## [To-do item a]
In the records, rewrite the lines between the line holding "Liên Hệ và Thông Tin Hàng Hóa" and the line holding "đóng gói kỹ", inclusive, swapping "chành xe" for "nhà vận tải" and leaving everything else unchanged.

------------------------

MONICA WEAVER: They were just marketing Equity, telling us how it can empower women. I got a chance to be one of the women who were empowered by the Equity Bank.

 

Monica opened her own account with Equity, and started saving for her own business. The bank charges nothing to open an account and encourages its clients to deposit as little as AU$1.

 

MONICA WEAVER:  Even to open an account with another bank other than Equity was difficult

 

REPORTER: You tried?

 

MONICA WEAVER:  I tried but it was difficult for me. Because maybe I had 2 shillings with me or 100 and to take them to that big bank, it was a shame.  But with Equity, even if I only have 50, I’m very comfortable to go and save my 50 shillings.

 

Monica had very little to use as collateral but Equity accepted her small table and television as security. James Mwangi says the bank accepts all kinds of interesting items as loan guarantees.

------------------------

## [To-do item b]
Write out the Equity Bank excerpt word for word between "MONICA WEAVER: They" and "REPORTER: You tried?", inclusive.

(Saved entries)
------------------------

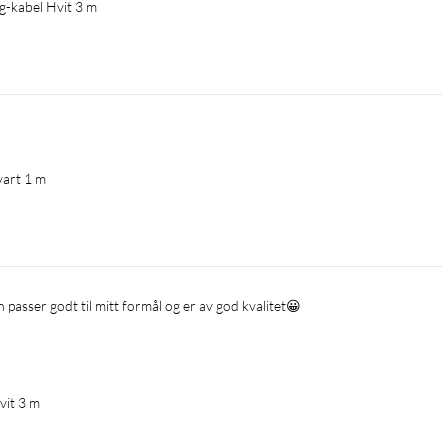
ng-kabel Hvit 3 m
vart 1 m
passer godt til mitt formål og er av god kvalitet😀
vit 3 m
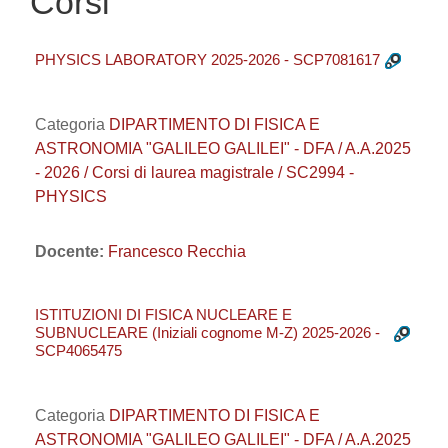
Corsi
PHYSICS LABORATORY 2025-2026 - SCP7081617
Categoria
DIPARTIMENTO DI FISICA E
ASTRONOMIA "GALILEO GALILEI" - DFA / A.A.2025
- 2026 / Corsi di laurea magistrale / SC2994 -
PHYSICS
Docente:
Francesco Recchia
ISTITUZIONI DI FISICA NUCLEARE E
SUBNUCLEARE (Iniziali cognome M-Z) 2025-2026 -
SCP4065475
Categoria
DIPARTIMENTO DI FISICA E
ASTRONOMIA "GALILEO GALILEI" - DFA / A.A.2025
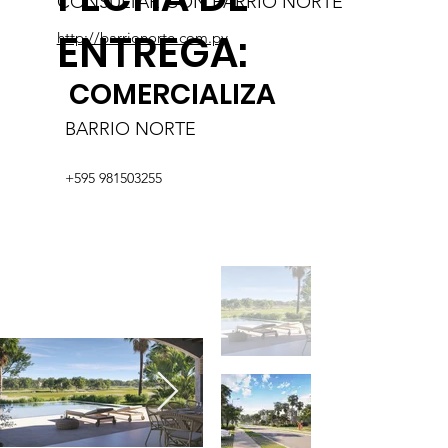
CONSULTAR CON BARRIO NORTE
ENTREGA:
http://barrionorte.com.py
COMERCIALIZA
BARRIO NORTE
+595 981503255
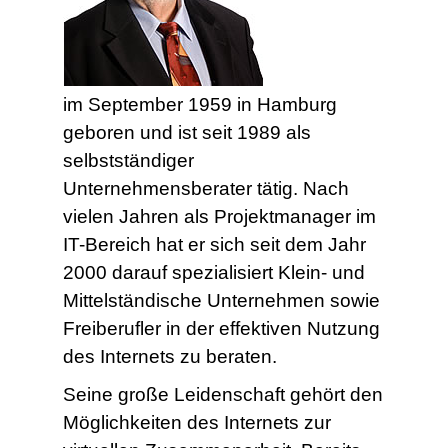
im September 1959 in Hamburg
geboren und ist seit 1989 als
selbstständiger
Unternehmensberater tätig. Nach
vielen Jahren als Projektmanager im
IT-Bereich hat er sich seit dem Jahr
2000 darauf spezialisiert Klein- und
Mittelständische Unternehmen sowie
Freiberufler in der effektiven Nutzung
des Internets zu beraten.
Seine große Leidenschaft gehört den
Möglichkeiten des Internets zur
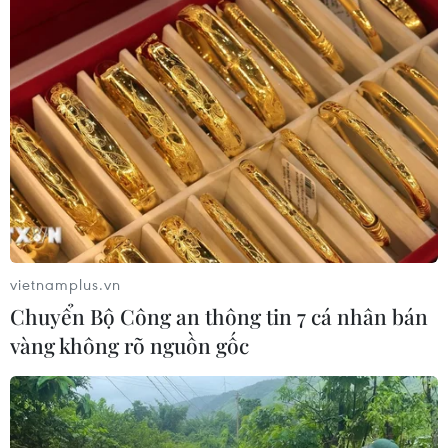
vietnamplus.vn
Chuyển Bộ Công an thông tin 7 cá nhân bán
vàng không rõ nguồn gốc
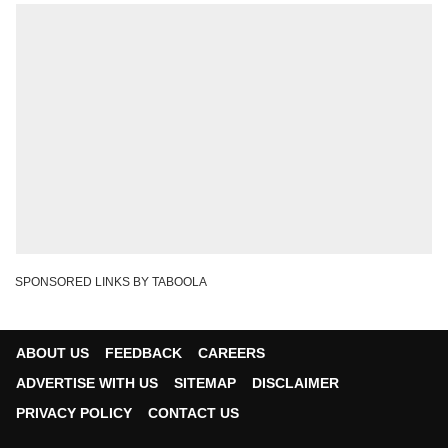
SPONSORED LINKS BY TABOOLA
ABOUT US
FEEDBACK
CAREERS
ADVERTISE WITH US
SITEMAP
DISCLAIMER
PRIVACY POLICY
CONTACT US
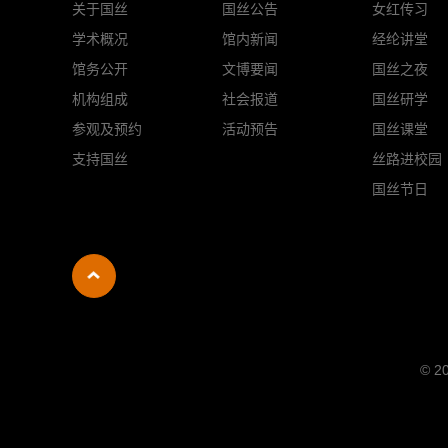
关于国丝
国丝公告
女红传习
学术概况
馆内新闻
经纶讲堂
馆务公开
文博要闻
国丝之夜
机构组成
社会报道
国丝研学
参观及预约
活动预告
国丝课堂
支持国丝
丝路进校园
国丝节日
© 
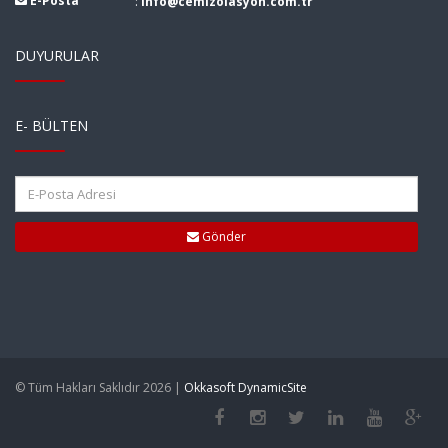
E-Posta
:
info@cemizolasyon.com.tr
DUYURULAR
E- BÜLTEN
Gönder
© Tüm Hakları Saklıdır 2026 |
Okkasoft DynamicSite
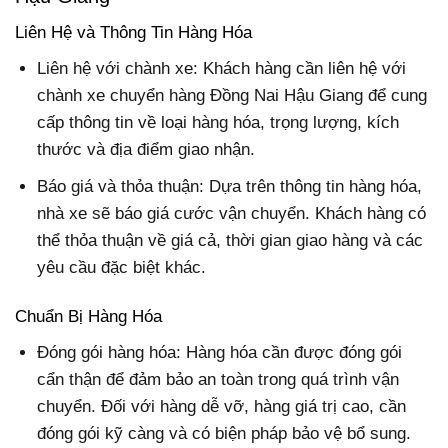
Liên Hệ và Thông Tin Hàng Hóa
Liên hệ với chành xe: Khách hàng cần liên hệ với
chành xe chuyển hàng Đồng Nai Hậu Giang để cung
cấp thông tin về loại hàng hóa, trọng lượng, kích
thước và địa điểm giao nhận.
Báo giá và thỏa thuận: Dựa trên thông tin hàng hóa,
nhà xe sẽ báo giá cước vận chuyển. Khách hàng có
thể thỏa thuận về giá cả, thời gian giao hàng và các
yêu cầu đặc biệt khác.
Chuẩn Bị Hàng Hóa
Đóng gói hàng hóa: Hàng hóa cần được đóng gói
cẩn thận để đảm bảo an toàn trong quá trình vận
chuyển. Đối với hàng dễ vỡ, hàng giá trị cao, cần
đóng gói kỹ càng và có biện pháp bảo vệ bổ sung.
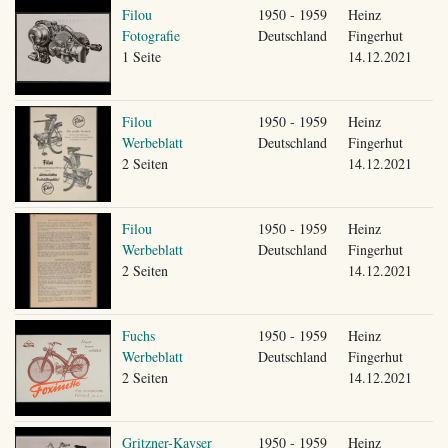
Filou
1950 - 1959
Heinz
Fotografie
Deutschland
Fingerhut
1 Seite
14.12.2021
Filou
1950 - 1959
Heinz
Werbeblatt
Deutschland
Fingerhut
2 Seiten
14.12.2021
Filou
1950 - 1959
Heinz
Werbeblatt
Deutschland
Fingerhut
2 Seiten
14.12.2021
Fuchs
1950 - 1959
Heinz
Werbeblatt
Deutschland
Fingerhut
2 Seiten
14.12.2021
Gritzner-Kayser
1950 - 1959
Heinz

------------------------

## [Your response a]
Liên Hệ và Thông Tin Hàng Hóa
Liên hệ với nhà vận tải: Khách hàng cần liên hệ với
nhà vận tải chuyển hàng Đồng Nai Hậu Giang để cung
cấp thông tin về loại hàng hóa, trọng lượng, kích
thước và địa điểm giao nhận.
Báo giá và thỏa thuận: Dựa trên thông tin hàng hóa,
nhà xe sẽ báo giá cước vận chuyển. Khách hàng có
thể thỏa thuận về giá cả, thời gian giao hàng và các
yêu cầu đặc biệt khác.
Chuẩn Bị Hàng Hóa
Đóng gói hàng hóa: Hàng hóa cần được đóng gói
cẩn thận để đảm bảo an toàn trong quá trình vận
chuyển. Đối với hàng dễ vỡ, hàng giá trị cao, cần
đóng gói kỹ càng và có biện pháp bảo vệ bổ sung.

## [Your response b]
MONICA WEAVER: They were just marketing Equity, telling us how it can empower women. I got a chance to be one of the women who were empowered by the Equity Bank.

 

Monica opened her own account with Equity, and started saving for her own business. The bank charges nothing to open an account and encourages its clients to deposit as little as AU$1.

 

MONICA WEAVER:  Even to open an account with another bank other than Equity was difficult

 

REPORTER: You tried?